Clarify: A CRM built for small businesses

A top pain point for early sales teams is a lack of visibility and dispersed information, issues that tend to arise as companies scale. Finding a tool that provides visibility and keeps deal momentum strong helps small businesses grow.

Get Clarify, an AI-powered CRM that supports small teams by:

  • Making deals and follow-ups easy to see at a glance
  • Reducing manual data entry through automation
  • Offering the approachability of simple tools with the power of modern AI tooling

It also has pricing designed for founders and small businesses.

FAQs

When should a small business move beyond spreadsheets for sales tracking?

When manual processes and dispersed information start causing bottlenecks, lost leads, and errors, teams likely need a tool, like a CRM, to organize their work.

How do you choose sales tools without creating tool overload?

Carefully assess the way your team works and the issues it currently experiences before even looking at CRMs for small businesses.
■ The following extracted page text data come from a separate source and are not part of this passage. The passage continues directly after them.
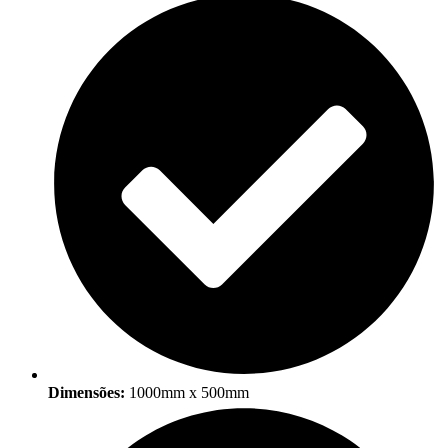
Dimensões:
1000mm x 500mm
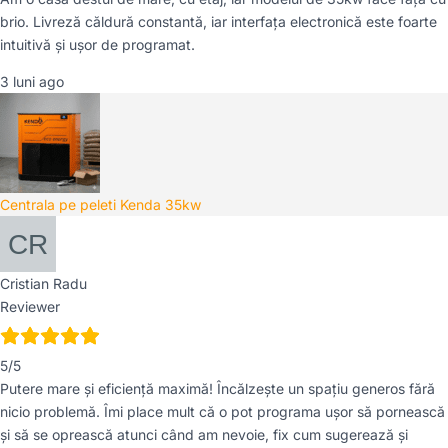
brio. Livreză căldură constantă, iar interfața electronică este foarte
intuitivă și ușor de programat.
3 luni ago
Centrala pe peleti Kenda 35kw
Cristian Radu
Reviewer
5/5
Putere mare și eficiență maximă! Încălzește un spațiu generos fără
nicio problemă. Îmi place mult că o pot programa ușor să pornească
și să se oprească atunci când am nevoie, fix cum sugerează și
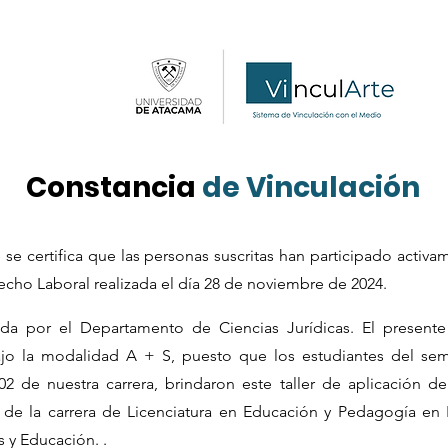
Constancia
de Vinculación
se certifica que las personas suscritas han participado activa
recho Laboral realizada el día 28 de noviembre de 2024.
llada por el Departamento de Ciencias Jurídicas. El present
bajo la modalidad A + S, puesto que los estudiantes del se
02 de nuestra carrera, brindaron este taller de aplicación de
2 de la carrera de Licenciatura en Educación y Pedagogía en 
 y Educación. .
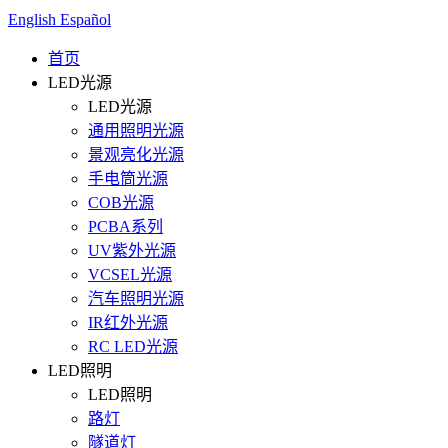
English
Español
首页
LED光源
LED光源
通用照明光源
景观亮化光源
手电筒光源
COB光源
PCBA系列
UV紫外光源
VCSEL光源
汽车照明光源
IR红外光源
RC LED光源
LED照明
LED照明
路灯
隧道灯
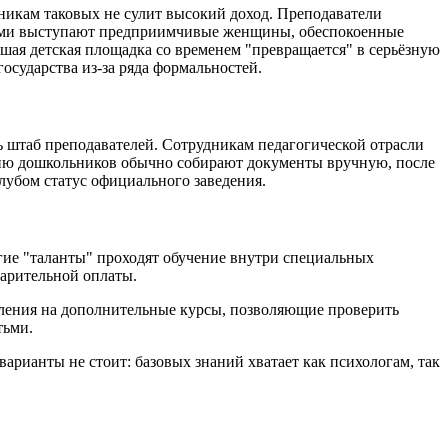
никам таковых не сулит высокий доход. Преподаватели
ерами выступают предприимчивые женщины, обеспокоенные
шая детская площадка со временем "превращается" в серьёзную
осударства из-за ряда формальностей.
 штаб преподавателей. Сотрудникам педагогической отрасли
ению дошкольников обычно собирают документы вручную, после
клубом статус официального заведения.
гие "таланты" проходят обучение внутри специальных
варительной оплаты.
ления на дополнительные курсы, позволяющие проверить
тьми.
арианты не стоит: базовых знаний хватает как психологам, так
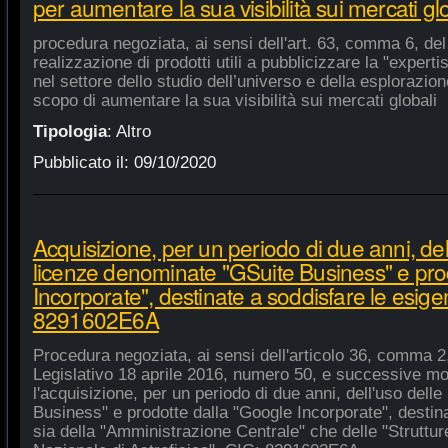
per aumentare la sua visibilità sui mercati gl
procedura negoziata, ai sensi dell'art. 63, comma 6, del 
realizzazione di prodotti utili a pubblicizzare la "experti
nel settore dello studio dell’universo e della esplorazio
scopo di aumentare la sua visibilità sui mercati globali
Tipologia
:
Altro
Pubblicato il:
09/10/2020
Acquisizione, per un periodo di due anni, del
licenze denominate "GSuite Business" e pro
Incorporate", destinate a soddisfare le esige
8291602E6A
Procedura negoziata, ai sensi dell'articolo 36, comma 2,
Legislativo 18 aprile 2016, numero 50, e successive mod
l'acquisizione, per un periodo di due anni, dell'uso del
Business" e prodotte dalla "Google Incorporate", destin
sia della "Amministrazione Centrale" che delle "Strutture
This way, you know which processes the software must support and which issues it should resolve. You'll have an easier time narrowing the list to platforms that are actually functional for your organization.

What parts of the sales workflow can be streamlined with AI?

AI sales tools for small businesses can automate redundant, low-value tasks such as data entry, routine follow-up, and note-taking. AI can also provide robust analytics that support your decision-making processes.